A Lady's Ruminations

"Jane was firm where she felt herself to be right." -Jane Austen, Pride and Prejudice


Tuesday, May 02, 2006

Donate and Save a Soldier

The very thought of giving blood makes me want to faint. I am terrified of needles.

But, this is more important than that. If you can, please donate some blood (I feel light-headed at the very word!).

AP: Army Seeks Blood Donations for Iraq War---

Recruits such as those at Fort Knox, sailors on ships at sea, and families of those currently serving abroad are all encouraged to donate blood as war wages on.

Each class of recruits has the chance to donate in basic training. It's not required, but like Armando, many feel it's their duty to donate.

"It makes me feel good knowing I can help," said Pvt. Larry Sanchez, 20, of Bancroft, Wis.

Injuries caused by insurgent attacks in Iraq have forced military donation centers to meet supply levels that exceed peacetime needs, said Lt. Col. Emmett Gourdine, director of the Fort Knox Blood center.

The demand for blood — almost all of which goes to a battlefield — has grown 400 percent since the war in Iraq began, he said. The quota the Army gave donation centers before combat operations began in Afghanistan was roughly 25 units a week, or $6,300 if purchased commercially.

Gourdine would not discuss current blood supply requirements because of security concerns, but said the demand shows no signs of waning as the war in Iraq enters its fourth year.
[ . . .]
The Army does not routinely take blood from civilian sources because of cost and the risk of depleting supplies that may be needed at home. Service members also cannot donate immediately after serving because blood-borne diseases in Iraq could infect supplies.

The Defense Department only uses civilian hospital supplies if the need for blood increases rapidly or to stockpile supplies before an operation, said Col. Stephen G. Beardsley, director of the Army Blood Program at Fort Sam Houston in Texas.

Basic training recruits meet only a fraction of the need. The Army holds routine blood drives where soldiers are encouraged to donate. Recent drives on Fort Campbell, which straddles the Kentucky-Tennessee line, have yielded record amounts while the 101st Airborne Division serves its second tour in Iraq. A recent drive there collected 96 units in one day.

During a typical collection at Fort Knox, soldiers rested in white chairs as blood dripped from their arms into bags. They laughed and joked — released from their drill instructors' inspection — before snacking on cookies and juice.

Gourdine, who served as an Army medic in Iraq, said his war experiences made it clear to him that donations save lives — particularly those that are jeopardized by roadside bombs.

"It's a horrific type of injury resulting in people losing limbs," he said. "They lose a lot of blood, and if you don't get blood to them in minutes, they die."

* * * * * * *

Please reproduce the post on donating blood word for word, beginning at the words "Donate and Save" and stopping after "of Bancroft, Wis.".

Recorded data
* * * * * * *

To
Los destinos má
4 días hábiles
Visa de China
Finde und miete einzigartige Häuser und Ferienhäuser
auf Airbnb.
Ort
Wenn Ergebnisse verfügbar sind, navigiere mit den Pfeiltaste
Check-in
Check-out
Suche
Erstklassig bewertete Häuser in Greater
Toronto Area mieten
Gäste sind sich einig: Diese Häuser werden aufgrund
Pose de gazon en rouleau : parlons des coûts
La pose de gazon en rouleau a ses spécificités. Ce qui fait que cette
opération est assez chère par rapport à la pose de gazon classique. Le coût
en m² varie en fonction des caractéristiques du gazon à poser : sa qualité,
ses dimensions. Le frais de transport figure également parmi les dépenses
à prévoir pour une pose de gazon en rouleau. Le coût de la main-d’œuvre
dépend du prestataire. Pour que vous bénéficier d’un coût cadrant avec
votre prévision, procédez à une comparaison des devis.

* * * * * * *

Solution:
Donate and Save a Soldier

The very thought of giving blood makes me want to faint. I am terrified of needles.

But, this is more important than that. If you can, please donate some blood (I feel light-headed at the very word!).

AP: Army Seeks Blood Donations for Iraq War---

Recruits such as those at Fort Knox, sailors on ships at sea, and families of those currently serving abroad are all encouraged to donate blood as war wages on.

Each class of recruits has the chance to donate in basic training. It's not required, but like Armando, many feel it's their duty to donate.

"It makes me feel good knowing I can help," said Pvt. Larry Sanchez, 20, of Bancroft, Wis.